Farmer John has discovered the Internet is buying bales of hay online when he notices a special deal. For every bale of hay of size A (1 <= A <= 1,000,000) he buys, he can get a bale of hay of size B (1 <= B < A) for free!

The deal, however, is restricted: the larger bale must be high quality hay and the smaller one must be low quality hay. FJ, being a frugal and thrifty fellow, does not care: any quality of hay will do as long as he saves some money.

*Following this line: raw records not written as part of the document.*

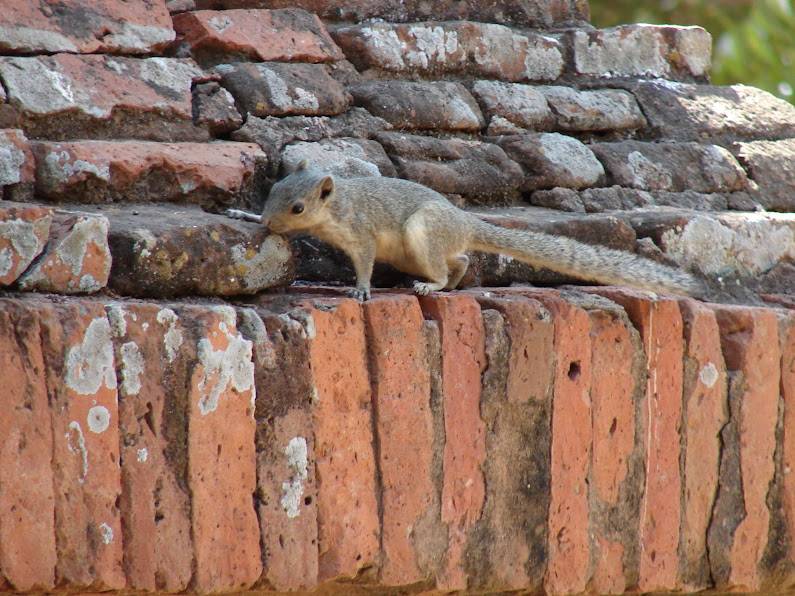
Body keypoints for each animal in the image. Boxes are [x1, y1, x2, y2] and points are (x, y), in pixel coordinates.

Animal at [227, 159, 704, 302]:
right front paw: (245, 216)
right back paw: (449, 281)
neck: (336, 204)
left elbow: (362, 260)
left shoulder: (360, 233)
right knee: (460, 260)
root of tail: (465, 220)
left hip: (422, 232)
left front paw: (361, 289)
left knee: (446, 265)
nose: (269, 222)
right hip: (417, 251)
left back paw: (433, 286)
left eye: (298, 207)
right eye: (271, 193)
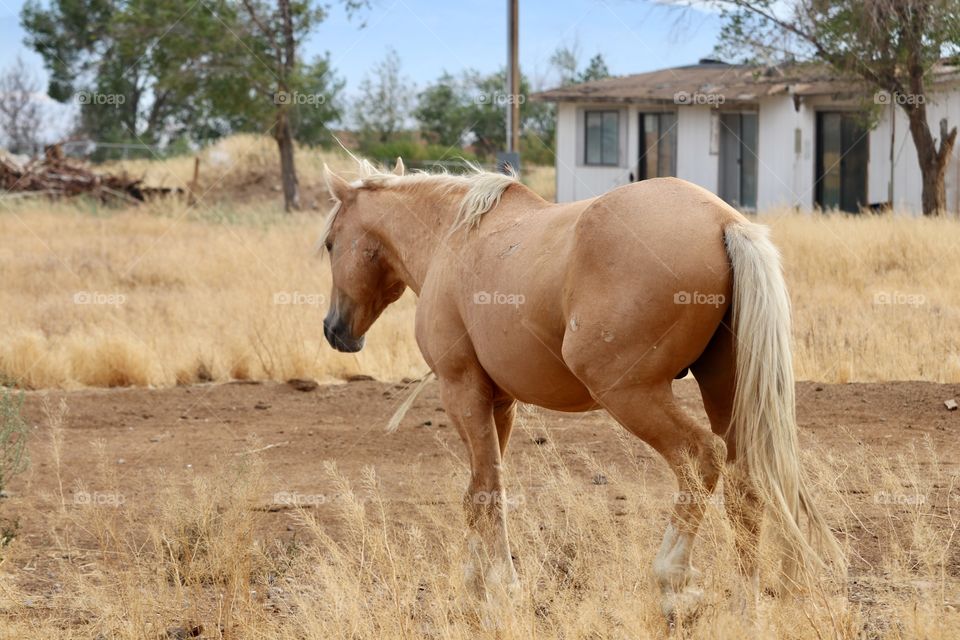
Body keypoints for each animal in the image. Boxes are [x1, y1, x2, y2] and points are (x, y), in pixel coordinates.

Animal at [316, 160, 840, 620]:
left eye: (330, 243)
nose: (334, 330)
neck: (452, 237)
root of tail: (725, 222)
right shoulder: (499, 403)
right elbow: (481, 490)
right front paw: (476, 583)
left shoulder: (461, 389)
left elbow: (485, 491)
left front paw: (498, 586)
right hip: (723, 391)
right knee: (744, 480)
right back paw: (745, 603)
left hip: (630, 394)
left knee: (700, 458)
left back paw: (673, 582)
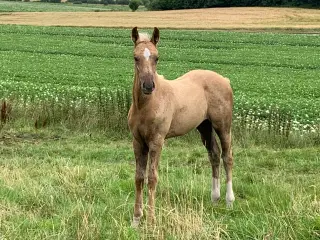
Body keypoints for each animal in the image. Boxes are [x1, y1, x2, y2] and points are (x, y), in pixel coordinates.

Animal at [127, 26, 235, 227]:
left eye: (157, 57)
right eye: (135, 57)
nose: (148, 86)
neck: (147, 105)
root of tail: (225, 80)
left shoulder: (157, 141)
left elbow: (152, 178)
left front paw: (151, 220)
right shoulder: (137, 141)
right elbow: (139, 178)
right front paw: (136, 220)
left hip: (223, 125)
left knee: (227, 157)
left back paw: (229, 200)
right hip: (204, 127)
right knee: (214, 155)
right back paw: (214, 198)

Given a list of the sizes of N (1 <= N <= 10,000) bales of high quality hay and M (1 <= M <= 10,000) bales of low quality hay, find the maximum number of bales of hay Farmer John can purchase.  He can buy bales of high quality hay without getting the free bale of low quality hay, but he cannot buy bales of low quality hay (i.e., he must get them for free in the deal).

입력

  • Line 1: Two space-separated integers: N and M.
  • Lines 2..N+1: Line i+1 contains a single integer which is the size of the ith bale of high quality hay.
  • Lines N+2..N+M+1: Line i+N+1 contains a single integer which is the size of the ith bale of low quality hay.

 

출력

  • Line 1: The maximum total number of bales of hay Farmer John can obtain.

예제 입력

3 4
6
1
3
1
5
3
4

예제 출력

5

힌트

Obviously, Farmer John can buy all the bales of high quality hay. When he buys the size 6 high quality bale, he can get any low quality bale for free (say, the bale of size 3). When he buys the size 3 high quality bale, he can get the size 1 low quality bale for free. When he buys the size 1 high quality bale, however, he cannot get any low quality bales for free (since the size must be strictly less). The total, no matter how clever FJ is, comes to five bales.